ASSIGNED TASK: Please reproduce the listing below, word for word, from its first line through the line containing "Reading right to", both included.

EXTRACTED MATERIAL:
◆ ◆ ◆ ◆ ◆ ◆ ◆

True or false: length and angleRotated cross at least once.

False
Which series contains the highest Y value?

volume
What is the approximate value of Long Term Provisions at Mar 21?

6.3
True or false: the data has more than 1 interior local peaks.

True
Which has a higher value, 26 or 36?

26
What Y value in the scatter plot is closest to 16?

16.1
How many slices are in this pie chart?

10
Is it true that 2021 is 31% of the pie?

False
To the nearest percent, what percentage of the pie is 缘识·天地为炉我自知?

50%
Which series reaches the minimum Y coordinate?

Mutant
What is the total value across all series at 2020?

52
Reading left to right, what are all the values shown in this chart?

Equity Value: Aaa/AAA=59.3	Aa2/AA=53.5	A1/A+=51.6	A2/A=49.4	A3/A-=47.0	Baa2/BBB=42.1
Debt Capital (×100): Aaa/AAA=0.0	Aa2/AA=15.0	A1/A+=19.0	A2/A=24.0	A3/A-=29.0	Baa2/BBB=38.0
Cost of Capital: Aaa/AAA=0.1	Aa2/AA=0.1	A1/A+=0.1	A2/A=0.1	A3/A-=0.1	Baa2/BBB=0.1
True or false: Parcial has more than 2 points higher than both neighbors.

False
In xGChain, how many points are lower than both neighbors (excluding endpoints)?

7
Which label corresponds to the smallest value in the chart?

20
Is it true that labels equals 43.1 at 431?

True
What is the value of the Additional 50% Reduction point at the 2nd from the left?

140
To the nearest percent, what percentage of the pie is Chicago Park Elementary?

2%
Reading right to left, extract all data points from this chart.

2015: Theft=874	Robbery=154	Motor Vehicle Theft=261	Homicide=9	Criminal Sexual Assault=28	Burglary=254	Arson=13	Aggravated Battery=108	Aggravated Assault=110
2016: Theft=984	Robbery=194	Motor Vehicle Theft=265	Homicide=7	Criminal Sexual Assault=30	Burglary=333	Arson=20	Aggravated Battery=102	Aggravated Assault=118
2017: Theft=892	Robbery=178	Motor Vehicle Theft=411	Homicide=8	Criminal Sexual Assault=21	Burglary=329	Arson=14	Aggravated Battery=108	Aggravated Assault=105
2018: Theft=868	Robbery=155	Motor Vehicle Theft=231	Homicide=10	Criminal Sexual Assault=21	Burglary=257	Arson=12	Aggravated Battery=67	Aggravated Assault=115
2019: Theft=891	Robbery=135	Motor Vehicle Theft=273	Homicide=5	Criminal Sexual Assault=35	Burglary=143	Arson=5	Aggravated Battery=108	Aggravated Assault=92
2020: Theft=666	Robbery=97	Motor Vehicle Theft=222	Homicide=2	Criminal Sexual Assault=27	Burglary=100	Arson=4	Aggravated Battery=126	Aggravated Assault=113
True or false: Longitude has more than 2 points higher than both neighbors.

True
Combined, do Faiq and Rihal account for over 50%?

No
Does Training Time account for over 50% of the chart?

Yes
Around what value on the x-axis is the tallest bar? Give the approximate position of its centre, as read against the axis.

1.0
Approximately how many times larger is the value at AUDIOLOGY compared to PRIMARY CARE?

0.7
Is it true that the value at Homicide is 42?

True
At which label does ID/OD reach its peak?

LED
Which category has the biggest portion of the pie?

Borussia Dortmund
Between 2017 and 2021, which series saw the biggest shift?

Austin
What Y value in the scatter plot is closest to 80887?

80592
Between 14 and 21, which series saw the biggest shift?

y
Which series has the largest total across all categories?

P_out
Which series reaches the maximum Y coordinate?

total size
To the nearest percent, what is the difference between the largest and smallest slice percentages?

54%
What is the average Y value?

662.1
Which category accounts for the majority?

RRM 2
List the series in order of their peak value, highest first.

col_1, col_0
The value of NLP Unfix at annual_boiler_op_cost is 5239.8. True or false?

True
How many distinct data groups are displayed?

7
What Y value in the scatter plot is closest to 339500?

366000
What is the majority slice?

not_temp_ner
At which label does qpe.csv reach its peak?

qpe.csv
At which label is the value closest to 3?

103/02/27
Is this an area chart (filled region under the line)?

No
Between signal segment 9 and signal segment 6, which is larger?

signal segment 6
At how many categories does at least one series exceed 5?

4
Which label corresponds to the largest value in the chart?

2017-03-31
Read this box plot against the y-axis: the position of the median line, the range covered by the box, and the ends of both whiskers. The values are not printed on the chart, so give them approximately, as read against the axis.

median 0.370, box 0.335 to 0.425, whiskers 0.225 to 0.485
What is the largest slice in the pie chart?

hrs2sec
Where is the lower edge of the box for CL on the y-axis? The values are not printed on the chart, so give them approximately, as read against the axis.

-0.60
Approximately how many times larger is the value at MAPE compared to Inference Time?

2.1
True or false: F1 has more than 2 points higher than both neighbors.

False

◆ ◆ ◆ ◆ ◆ ◆ ◆

EXERCISE OUTPUT:
True or false: length and angleRotated cross at least once.

False
Which series contains the highest Y value?

volume
What is the approximate value of Long Term Provisions at Mar 21?

6.3
True or false: the data has more than 1 interior local peaks.

True
Which has a higher value, 26 or 36?

26
What Y value in the scatter plot is closest to 16?

16.1
How many slices are in this pie chart?

10
Is it true that 2021 is 31% of the pie?

False
To the nearest percent, what percentage of the pie is 缘识·天地为炉我自知?

50%
Which series reaches the minimum Y coordinate?

Mutant
What is the total value across all series at 2020?

52
Reading left to right, what are all the values shown in this chart?

Equity Value: Aaa/AAA=59.3	Aa2/AA=53.5	A1/A+=51.6	A2/A=49.4	A3/A-=47.0	Baa2/BBB=42.1
Debt Capital (×100): Aaa/AAA=0.0	Aa2/AA=15.0	A1/A+=19.0	A2/A=24.0	A3/A-=29.0	Baa2/BBB=38.0
Cost of Capital: Aaa/AAA=0.1	Aa2/AA=0.1	A1/A+=0.1	A2/A=0.1	A3/A-=0.1	Baa2/BBB=0.1
True or false: Parcial has more than 2 points higher than both neighbors.

False
In xGChain, how many points are lower than both neighbors (excluding endpoints)?

7
Which label corresponds to the smallest value in the chart?

20
Is it true that labels equals 43.1 at 431?

True
What is the value of the Additional 50% Reduction point at the 2nd from the left?

140
To the nearest percent, what percentage of the pie is Chicago Park Elementary?

2%
Reading right to left, extract all data points from this chart.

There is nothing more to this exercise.